Sugar. boiling, it will occasion the sugar to be of a very small grain, as is generally the case of Jamaica-sugar. For if the same sugar, which is of a small grain, had, by being put into pots, been cooled with quickness in a broad wooden cooler, and cured in hogsheads, the grain would have been much larger, as a single experiment will evince. But if, in conformity to old customs, a manager will choose to cure in pots, let him cool his sugar in a shallow broad cooler, till it becomes very thick, and only liquid enough to be taken up with a ladle, and put into the pots: for by that means he will have a much larger-grained sugar, than by the practice of putting it hot into pots. It is a common practice to stir hot sugar once or twice after being put into the coolers; which is a sure means of breaking the grain, at the very instant while the sugar is granulating.
3. Refining of Sugar.—Sugar is afterwards refined from the coarse state in which it generally comes from abroad, to various degrees of purity by new solutions, and is sold at different prices, and under different names, according to the degree of purity it is brought to. Our sugar-refiners first dissolve it in water, then clarify the solution by boiling with whites of eggs and despumation; and after due evaporation pour it into moulds; where the fluid part being drained off, and the sugar concreted, its surface is covered with moist clay as before.
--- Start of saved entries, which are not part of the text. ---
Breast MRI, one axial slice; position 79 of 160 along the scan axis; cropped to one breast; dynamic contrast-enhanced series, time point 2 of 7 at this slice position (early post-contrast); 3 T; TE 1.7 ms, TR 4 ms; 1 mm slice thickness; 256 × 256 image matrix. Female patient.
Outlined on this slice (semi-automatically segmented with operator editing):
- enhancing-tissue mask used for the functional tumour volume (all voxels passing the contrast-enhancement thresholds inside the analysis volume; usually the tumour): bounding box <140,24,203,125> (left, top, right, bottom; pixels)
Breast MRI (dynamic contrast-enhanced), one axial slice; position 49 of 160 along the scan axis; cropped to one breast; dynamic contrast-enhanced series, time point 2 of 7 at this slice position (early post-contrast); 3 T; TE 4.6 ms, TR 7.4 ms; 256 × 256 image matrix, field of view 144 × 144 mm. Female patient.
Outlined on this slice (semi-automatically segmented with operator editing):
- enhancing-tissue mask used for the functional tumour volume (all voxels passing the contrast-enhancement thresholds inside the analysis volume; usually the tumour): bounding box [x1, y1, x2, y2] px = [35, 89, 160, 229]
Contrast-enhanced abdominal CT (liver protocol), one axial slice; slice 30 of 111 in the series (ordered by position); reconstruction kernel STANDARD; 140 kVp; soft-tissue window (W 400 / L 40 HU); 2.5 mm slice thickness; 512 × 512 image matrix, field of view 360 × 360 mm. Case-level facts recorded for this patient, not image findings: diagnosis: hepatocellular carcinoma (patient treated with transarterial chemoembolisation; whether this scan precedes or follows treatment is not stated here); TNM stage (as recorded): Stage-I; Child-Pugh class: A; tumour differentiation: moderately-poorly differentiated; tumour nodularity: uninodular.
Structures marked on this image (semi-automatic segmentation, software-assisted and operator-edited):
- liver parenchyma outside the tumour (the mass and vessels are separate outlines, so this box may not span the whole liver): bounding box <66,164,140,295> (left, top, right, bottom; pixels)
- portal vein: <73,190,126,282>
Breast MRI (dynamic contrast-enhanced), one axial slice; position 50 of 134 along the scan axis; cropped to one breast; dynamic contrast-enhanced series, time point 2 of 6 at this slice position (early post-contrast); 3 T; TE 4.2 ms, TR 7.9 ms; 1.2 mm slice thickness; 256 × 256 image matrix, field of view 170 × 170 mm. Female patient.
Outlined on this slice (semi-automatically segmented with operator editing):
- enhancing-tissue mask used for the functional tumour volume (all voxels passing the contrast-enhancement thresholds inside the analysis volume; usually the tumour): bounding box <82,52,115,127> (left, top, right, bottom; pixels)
The sugar thus once refined, by repetition of the process, becomes the double-refined sugar of the shops.
The candy-sugar, or that in crystals, is prepared by boiling down solutions of sugar to a certain pitch, and then removing them into a hot room, with sticks placed across the vessel for the sugar to shoot upon: and these crystals prove of a white or brown colour, according as the sugar used in the process was pure or impure.